• **PROBLEM DESCRIPTION**: Give the lines of the items, from the very beginning through the line containing "jóval tovább tart, mint egy fotó" inclusive, as a Markdown table with the columns No. and Line. Number each line in the No. column and leave out any blank lines.

**** PROVIDED INFORMATION

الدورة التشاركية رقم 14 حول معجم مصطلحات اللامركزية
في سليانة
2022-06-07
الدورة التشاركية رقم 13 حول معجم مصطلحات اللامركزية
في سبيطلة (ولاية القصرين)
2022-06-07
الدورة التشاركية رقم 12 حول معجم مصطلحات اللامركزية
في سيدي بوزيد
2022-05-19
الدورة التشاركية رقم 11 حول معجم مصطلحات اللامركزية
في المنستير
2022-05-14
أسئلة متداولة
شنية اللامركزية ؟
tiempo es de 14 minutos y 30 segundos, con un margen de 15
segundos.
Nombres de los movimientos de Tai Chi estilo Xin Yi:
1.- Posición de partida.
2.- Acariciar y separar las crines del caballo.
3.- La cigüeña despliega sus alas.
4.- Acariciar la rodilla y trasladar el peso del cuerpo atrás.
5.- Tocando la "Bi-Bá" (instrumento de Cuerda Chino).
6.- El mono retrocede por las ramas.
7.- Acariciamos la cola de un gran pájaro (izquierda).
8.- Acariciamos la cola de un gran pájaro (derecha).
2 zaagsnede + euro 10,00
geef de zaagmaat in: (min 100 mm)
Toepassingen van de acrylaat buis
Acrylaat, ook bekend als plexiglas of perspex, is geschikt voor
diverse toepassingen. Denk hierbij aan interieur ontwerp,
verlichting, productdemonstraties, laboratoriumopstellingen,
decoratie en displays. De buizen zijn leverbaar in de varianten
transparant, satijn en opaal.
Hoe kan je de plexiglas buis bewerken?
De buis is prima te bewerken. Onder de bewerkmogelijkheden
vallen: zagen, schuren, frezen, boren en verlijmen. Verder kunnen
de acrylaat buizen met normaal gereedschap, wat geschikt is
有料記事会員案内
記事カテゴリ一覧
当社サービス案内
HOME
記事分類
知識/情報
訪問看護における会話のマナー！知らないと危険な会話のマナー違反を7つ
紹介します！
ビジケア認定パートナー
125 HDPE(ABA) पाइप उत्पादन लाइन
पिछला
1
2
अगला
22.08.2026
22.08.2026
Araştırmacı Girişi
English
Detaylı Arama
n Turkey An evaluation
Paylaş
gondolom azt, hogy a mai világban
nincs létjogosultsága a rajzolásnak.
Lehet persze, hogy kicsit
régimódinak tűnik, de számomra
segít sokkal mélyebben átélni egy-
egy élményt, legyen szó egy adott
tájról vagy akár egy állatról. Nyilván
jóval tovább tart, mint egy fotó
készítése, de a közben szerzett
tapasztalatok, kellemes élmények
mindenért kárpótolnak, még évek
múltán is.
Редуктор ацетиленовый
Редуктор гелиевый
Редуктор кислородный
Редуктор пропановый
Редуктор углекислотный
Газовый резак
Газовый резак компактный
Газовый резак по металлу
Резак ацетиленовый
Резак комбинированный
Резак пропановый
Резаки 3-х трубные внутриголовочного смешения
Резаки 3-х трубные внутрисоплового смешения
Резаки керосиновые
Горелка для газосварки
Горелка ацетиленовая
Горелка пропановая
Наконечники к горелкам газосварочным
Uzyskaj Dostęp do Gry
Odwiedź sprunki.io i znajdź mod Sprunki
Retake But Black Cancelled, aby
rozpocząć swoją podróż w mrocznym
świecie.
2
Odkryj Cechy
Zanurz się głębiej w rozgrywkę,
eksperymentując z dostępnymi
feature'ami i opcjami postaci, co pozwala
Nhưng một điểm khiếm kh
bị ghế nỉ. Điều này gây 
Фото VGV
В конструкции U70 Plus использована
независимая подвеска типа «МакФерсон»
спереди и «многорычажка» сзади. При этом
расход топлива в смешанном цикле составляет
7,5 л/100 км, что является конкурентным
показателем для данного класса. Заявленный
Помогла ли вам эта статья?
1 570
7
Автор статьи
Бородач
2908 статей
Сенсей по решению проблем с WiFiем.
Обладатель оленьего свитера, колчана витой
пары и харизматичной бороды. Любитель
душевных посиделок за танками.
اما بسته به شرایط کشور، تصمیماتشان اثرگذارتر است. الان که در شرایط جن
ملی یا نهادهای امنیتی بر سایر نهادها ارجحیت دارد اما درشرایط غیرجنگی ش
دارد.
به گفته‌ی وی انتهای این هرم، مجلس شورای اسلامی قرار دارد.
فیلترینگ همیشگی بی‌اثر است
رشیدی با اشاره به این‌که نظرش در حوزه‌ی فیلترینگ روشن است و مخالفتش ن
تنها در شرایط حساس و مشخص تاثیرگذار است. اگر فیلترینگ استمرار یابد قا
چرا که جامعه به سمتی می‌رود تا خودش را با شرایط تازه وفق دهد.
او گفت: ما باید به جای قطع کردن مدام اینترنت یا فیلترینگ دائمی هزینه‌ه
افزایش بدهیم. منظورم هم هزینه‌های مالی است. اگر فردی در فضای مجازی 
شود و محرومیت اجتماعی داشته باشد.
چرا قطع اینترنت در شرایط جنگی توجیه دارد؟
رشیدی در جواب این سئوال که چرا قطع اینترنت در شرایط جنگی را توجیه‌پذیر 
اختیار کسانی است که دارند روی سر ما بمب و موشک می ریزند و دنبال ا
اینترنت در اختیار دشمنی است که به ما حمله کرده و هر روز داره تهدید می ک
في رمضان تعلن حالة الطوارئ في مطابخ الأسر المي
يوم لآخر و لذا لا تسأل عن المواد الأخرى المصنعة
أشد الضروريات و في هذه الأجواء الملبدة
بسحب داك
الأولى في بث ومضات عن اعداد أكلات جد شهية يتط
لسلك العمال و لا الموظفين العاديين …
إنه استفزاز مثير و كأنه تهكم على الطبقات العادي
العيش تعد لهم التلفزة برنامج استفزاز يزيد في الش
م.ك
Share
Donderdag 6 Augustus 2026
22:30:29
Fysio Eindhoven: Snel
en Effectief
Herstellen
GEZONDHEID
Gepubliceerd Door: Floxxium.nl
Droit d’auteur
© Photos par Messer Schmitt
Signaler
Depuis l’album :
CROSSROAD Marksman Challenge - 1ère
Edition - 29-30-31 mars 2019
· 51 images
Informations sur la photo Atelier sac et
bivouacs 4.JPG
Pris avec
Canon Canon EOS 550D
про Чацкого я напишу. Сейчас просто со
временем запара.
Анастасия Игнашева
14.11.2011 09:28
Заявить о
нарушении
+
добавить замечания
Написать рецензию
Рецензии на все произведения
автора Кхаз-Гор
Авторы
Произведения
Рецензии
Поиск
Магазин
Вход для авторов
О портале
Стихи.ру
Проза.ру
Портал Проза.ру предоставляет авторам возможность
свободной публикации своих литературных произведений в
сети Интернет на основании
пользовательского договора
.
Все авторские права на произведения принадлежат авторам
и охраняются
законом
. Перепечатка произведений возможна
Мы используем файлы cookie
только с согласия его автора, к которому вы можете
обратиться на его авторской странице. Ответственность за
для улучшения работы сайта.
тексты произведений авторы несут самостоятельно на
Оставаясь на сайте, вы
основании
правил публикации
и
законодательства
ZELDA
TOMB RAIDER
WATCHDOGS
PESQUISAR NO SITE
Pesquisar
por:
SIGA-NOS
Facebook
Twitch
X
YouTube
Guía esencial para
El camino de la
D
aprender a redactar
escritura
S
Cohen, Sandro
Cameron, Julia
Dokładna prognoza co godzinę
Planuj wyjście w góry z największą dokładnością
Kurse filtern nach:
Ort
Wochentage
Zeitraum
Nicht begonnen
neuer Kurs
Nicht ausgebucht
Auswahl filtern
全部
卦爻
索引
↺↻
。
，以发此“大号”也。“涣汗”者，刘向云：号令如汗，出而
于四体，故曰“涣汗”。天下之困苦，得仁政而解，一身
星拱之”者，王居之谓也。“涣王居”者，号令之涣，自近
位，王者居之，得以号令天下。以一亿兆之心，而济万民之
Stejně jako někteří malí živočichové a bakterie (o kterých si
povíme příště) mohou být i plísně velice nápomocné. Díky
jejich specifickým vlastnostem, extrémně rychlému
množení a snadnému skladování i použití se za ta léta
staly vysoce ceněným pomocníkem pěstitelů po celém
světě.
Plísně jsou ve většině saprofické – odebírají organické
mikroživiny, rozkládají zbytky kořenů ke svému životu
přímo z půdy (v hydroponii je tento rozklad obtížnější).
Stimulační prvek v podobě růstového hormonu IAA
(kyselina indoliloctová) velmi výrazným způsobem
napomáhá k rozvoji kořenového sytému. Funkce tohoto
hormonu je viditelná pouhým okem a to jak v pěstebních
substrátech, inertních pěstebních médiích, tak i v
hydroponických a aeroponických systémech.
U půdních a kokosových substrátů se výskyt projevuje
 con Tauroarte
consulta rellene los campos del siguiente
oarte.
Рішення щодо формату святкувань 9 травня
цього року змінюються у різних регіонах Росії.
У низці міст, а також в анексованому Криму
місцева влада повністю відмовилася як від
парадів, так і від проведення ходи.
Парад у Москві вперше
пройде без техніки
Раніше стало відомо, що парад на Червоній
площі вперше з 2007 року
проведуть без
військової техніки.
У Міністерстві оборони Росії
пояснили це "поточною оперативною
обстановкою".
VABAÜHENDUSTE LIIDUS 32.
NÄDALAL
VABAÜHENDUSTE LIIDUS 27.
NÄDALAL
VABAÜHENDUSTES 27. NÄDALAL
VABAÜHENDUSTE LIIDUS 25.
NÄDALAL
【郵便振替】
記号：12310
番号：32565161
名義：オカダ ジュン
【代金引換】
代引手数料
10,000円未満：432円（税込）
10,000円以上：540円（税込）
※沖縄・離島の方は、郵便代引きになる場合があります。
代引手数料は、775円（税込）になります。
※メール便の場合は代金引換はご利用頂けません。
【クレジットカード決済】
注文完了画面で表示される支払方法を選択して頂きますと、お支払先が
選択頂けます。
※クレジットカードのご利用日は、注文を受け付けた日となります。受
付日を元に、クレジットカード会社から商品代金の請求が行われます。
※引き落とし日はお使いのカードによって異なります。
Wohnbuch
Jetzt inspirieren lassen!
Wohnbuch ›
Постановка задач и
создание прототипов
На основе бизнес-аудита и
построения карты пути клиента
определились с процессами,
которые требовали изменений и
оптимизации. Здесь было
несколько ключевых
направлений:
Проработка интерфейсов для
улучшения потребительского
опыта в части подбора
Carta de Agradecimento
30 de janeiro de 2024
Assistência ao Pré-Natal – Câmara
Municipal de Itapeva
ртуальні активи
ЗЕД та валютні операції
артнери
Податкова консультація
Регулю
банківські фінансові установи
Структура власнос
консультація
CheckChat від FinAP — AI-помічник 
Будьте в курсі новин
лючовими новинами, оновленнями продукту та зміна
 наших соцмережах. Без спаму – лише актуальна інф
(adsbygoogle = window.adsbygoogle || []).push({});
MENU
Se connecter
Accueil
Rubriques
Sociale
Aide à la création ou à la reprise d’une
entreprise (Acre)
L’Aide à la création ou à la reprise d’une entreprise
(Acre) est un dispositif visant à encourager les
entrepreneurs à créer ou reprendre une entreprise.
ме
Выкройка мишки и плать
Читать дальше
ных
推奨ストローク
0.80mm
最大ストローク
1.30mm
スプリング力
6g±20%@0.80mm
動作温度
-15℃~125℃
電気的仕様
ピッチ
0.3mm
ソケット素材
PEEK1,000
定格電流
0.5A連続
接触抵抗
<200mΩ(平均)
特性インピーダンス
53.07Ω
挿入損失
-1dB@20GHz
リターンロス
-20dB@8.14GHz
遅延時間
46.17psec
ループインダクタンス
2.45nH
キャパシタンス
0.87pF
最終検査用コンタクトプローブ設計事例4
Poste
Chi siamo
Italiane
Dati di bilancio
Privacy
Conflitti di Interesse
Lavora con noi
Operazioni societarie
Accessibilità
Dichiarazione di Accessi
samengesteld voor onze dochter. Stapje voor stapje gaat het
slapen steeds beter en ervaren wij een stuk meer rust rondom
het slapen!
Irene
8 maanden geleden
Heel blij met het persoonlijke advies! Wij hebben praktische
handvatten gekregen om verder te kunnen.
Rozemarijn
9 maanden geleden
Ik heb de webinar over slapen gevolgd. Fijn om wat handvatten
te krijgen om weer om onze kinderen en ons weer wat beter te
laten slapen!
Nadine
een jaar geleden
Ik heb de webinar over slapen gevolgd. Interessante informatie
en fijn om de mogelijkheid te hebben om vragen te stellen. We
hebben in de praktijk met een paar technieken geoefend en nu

********

• **YOUR RESPONSE**:
| No. | Line |
|---|---|
| 1 | الدورة التشاركية رقم 14 حول معجم مصطلحات اللامركزية |
| 2 | في سليانة |
| 3 | 2022-06-07 |
| 4 | الدورة التشاركية رقم 13 حول معجم مصطلحات اللامركزية |
| 5 | في سبيطلة (ولاية القصرين) |
| 6 | 2022-06-07 |
| 7 | الدورة التشاركية رقم 12 حول معجم مصطلحات اللامركزية |
| 8 | في سيدي بوزيد |
| 9 | 2022-05-19 |
| 10 | الدورة التشاركية رقم 11 حول معجم مصطلحات اللامركزية |
| 11 | في المنستير |
| 12 | 2022-05-14 |
| 13 | أسئلة متداولة |
| 14 | شنية اللامركزية ؟ |
| 15 | tiempo es de 14 minutos y 30 segundos, con un margen de 15 |
| 16 | segundos. |
| 17 | Nombres de los movimientos de Tai Chi estilo Xin Yi: |
| 18 | 1.- Posición de partida. |
| 19 | 2.- Acariciar y separar las crines del caballo. |
| 20 | 3.- La cigüeña despliega sus alas. |
| 21 | 4.- Acariciar la rodilla y trasladar el peso del cuerpo atrás. |
| 22 | 5.- Tocando la "Bi-Bá" (instrumento de Cuerda Chino). |
| 23 | 6.- El mono retrocede por las ramas. |
| 24 | 7.- Acariciamos la cola de un gran pájaro (izquierda). |
| 25 | 8.- Acariciamos la cola de un gran pájaro (derecha). |
| 26 | 2 zaagsnede + euro 10,00 |
| 27 | geef de zaagmaat in: (min 100 mm) |
| 28 | Toepassingen van de acrylaat buis |
| 29 | Acrylaat, ook bekend als plexiglas of perspex, is geschikt voor |
| 30 | diverse toepassingen. Denk hierbij aan interieur ontwerp, |
| 31 | verlichting, productdemonstraties, laboratoriumopstellingen, |
| 32 | decoratie en displays. De buizen zijn leverbaar in de varianten |
| 33 | transparant, satijn en opaal. |
| 34 | Hoe kan je de plexiglas buis bewerken? |
| 35 | De buis is prima te bewerken. Onder de bewerkmogelijkheden |
| 36 | vallen: zagen, schuren, frezen, boren en verlijmen. Verder kunnen |
| 37 | de acrylaat buizen met normaal gereedschap, wat geschikt is |
| 38 | 有料記事会員案内 |
| 39 | 記事カテゴリ一覧 |
| 40 | 当社サービス案内 |
| 41 | HOME |
| 42 | 記事分類 |
| 43 | 知識/情報 |
| 44 | 訪問看護における会話のマナー！知らないと危険な会話のマナー違反を7つ |
| 45 | 紹介します！ |
| 46 | ビジケア認定パートナー |
| 47 | 125 HDPE(ABA) पाइप उत्पादन लाइन |
| 48 | पिछला |
| 49 | 1 |
| 50 | 2 |
| 51 | अगला |
| 52 | 22.08.2026 |
| 53 | 22.08.2026 |
| 54 | Araştırmacı Girişi |
| 55 | English |
| 56 | Detaylı Arama |
| 57 | n Turkey An evaluation |
| 58 | Paylaş |
| 59 | gondolom azt, hogy a mai világban |
| 60 | nincs létjogosultsága a rajzolásnak. |
| 61 | Lehet persze, hogy kicsit |
| 62 | régimódinak tűnik, de számomra |
| 63 | segít sokkal mélyebben átélni egy- |
| 64 | egy élményt, legyen szó egy adott |
| 65 | tájról vagy akár egy állatról. Nyilván |
| 66 | jóval tovább tart, mint egy fotó |